Statua di scriba, da Saqqara (Egitto), 2600-2350 a.C., calcare dipinto, h. 53,7 cm, Parigi, Museo del Louvre.

Come in tutto il mondo antico, anche in Egitto la stragrande maggioranza della popolazione era e rimaneva analfabeta. Però, man mano che si diffuse la scrittura nacque l’esigenza di formare un gruppo di persone che sapesse leggere, scrivere e fare i conti. Imparare la scrittura geroglifica era un impegno serio e richiedeva tempo. Il percorso era duro, ma il mestiere di scriba assicurava una vita priva di angherie e miserie.

Nell’Insegnamento di Kheti o Satira dei Mestieri, considerato uno dei dieci testi più importanti dell’Antico Egitto, un padre, Kheti, si rivolge al figlio esaltando la libertà e la dignità del lavoro di scriba:
Io ho conosciuto fatiche, ma tu devi dedicarti allo scrivere, perché ho visto chi è libero dal suo lavoro: ecco, non c’è nulla più utile dei libri […]. È davvero più grande che ogni professione, non esiste il suo simile in questo paese. […].
Ho visto il fabbro al suo lavoro, alla bocca della fornace: le sue dita sono come pelle di coccodrillo, puzza più che le uova di pesce. […].
Il contadino si lamenta eternamente […] egli si affatica in mezzo ai pantani ed è sempre stracciato; egli sta bene come si sta bene tra i leoni: la frusta è dolorosa contro di lui […].
Il calzolaio sta molto male, eternamente alle sue tinozze da concia. Sta bene come si sta bene tra i cadaveri; mastica il cuoio.
Il lavandaio lava sulla riva: il suo vicino è il coccodrillo […].
Ecco non esiste un mestiere senza che qualcuno dia ordini, eccetto quello di scriba, perché è lui che dà ordini.
Se saprai scrivere, starai meglio che nei mestieri che ti ho messo davanti.

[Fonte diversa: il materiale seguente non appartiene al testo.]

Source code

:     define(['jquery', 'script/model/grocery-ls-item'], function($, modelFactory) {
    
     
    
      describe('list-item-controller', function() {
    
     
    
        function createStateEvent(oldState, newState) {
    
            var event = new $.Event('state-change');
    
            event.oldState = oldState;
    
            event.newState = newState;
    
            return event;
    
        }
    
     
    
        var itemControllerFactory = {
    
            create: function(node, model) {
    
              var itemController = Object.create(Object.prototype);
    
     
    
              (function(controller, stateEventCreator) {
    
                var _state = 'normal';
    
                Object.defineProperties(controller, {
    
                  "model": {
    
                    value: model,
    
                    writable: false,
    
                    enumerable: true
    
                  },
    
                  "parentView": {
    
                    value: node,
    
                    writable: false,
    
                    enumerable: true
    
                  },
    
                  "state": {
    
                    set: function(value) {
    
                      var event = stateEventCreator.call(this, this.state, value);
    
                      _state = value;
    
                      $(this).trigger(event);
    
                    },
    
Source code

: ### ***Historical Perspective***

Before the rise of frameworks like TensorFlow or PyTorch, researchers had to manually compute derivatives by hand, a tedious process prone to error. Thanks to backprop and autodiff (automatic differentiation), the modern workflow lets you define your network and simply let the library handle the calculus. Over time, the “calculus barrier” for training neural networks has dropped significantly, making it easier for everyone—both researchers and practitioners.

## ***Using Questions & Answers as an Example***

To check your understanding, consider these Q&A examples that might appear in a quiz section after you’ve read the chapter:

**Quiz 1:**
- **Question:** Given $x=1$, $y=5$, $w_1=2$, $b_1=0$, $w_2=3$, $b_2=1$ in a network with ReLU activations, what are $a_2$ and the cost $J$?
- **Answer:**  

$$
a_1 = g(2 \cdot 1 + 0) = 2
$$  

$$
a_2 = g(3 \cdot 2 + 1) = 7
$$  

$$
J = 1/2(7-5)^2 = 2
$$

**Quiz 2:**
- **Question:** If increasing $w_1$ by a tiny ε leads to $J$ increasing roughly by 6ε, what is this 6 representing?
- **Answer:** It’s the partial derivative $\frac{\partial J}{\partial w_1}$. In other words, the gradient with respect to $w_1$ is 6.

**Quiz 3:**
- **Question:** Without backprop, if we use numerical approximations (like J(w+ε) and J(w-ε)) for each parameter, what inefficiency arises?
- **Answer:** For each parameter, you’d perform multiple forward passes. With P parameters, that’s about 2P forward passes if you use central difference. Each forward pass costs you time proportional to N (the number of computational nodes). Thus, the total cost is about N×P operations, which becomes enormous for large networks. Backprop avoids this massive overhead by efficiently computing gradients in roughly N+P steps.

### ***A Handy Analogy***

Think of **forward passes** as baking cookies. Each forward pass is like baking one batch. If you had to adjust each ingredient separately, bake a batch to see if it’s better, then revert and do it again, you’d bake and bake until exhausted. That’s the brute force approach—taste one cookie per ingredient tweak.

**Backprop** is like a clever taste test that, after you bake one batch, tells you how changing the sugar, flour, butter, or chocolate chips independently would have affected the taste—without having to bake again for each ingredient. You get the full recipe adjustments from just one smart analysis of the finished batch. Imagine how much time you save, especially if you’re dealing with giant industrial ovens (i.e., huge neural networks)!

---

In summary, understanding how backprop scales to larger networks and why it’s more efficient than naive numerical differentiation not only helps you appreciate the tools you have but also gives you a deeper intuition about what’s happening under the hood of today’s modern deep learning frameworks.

Lo scriba era la figura chiave che faceva funzionare la burocrazia egizia, l’unico a condividere con i sacerdoti la conoscenza della complessa scrittura geroglifica.

Lo scriba lavorava in tutti i dipartimenti dello Stato, sia presso il palazzo, sia sparsi nel paese. Teneva la contabilità e gli inventari delle proprietà, stilava i contratti e la corrispondenza amministrativa, registrava gli scambi commerciali e l’andamento delle piene del Nilo.

Lo scriba che lavorava nel palazzo era in un certo senso anche uno storico, perché conservava la memoria del regno mettendo per iscritto le gesta del faraone. La maggior parte di questi documenti era vergata su fogli di papiro, ma ci si serviva anche di tavolette d’argilla.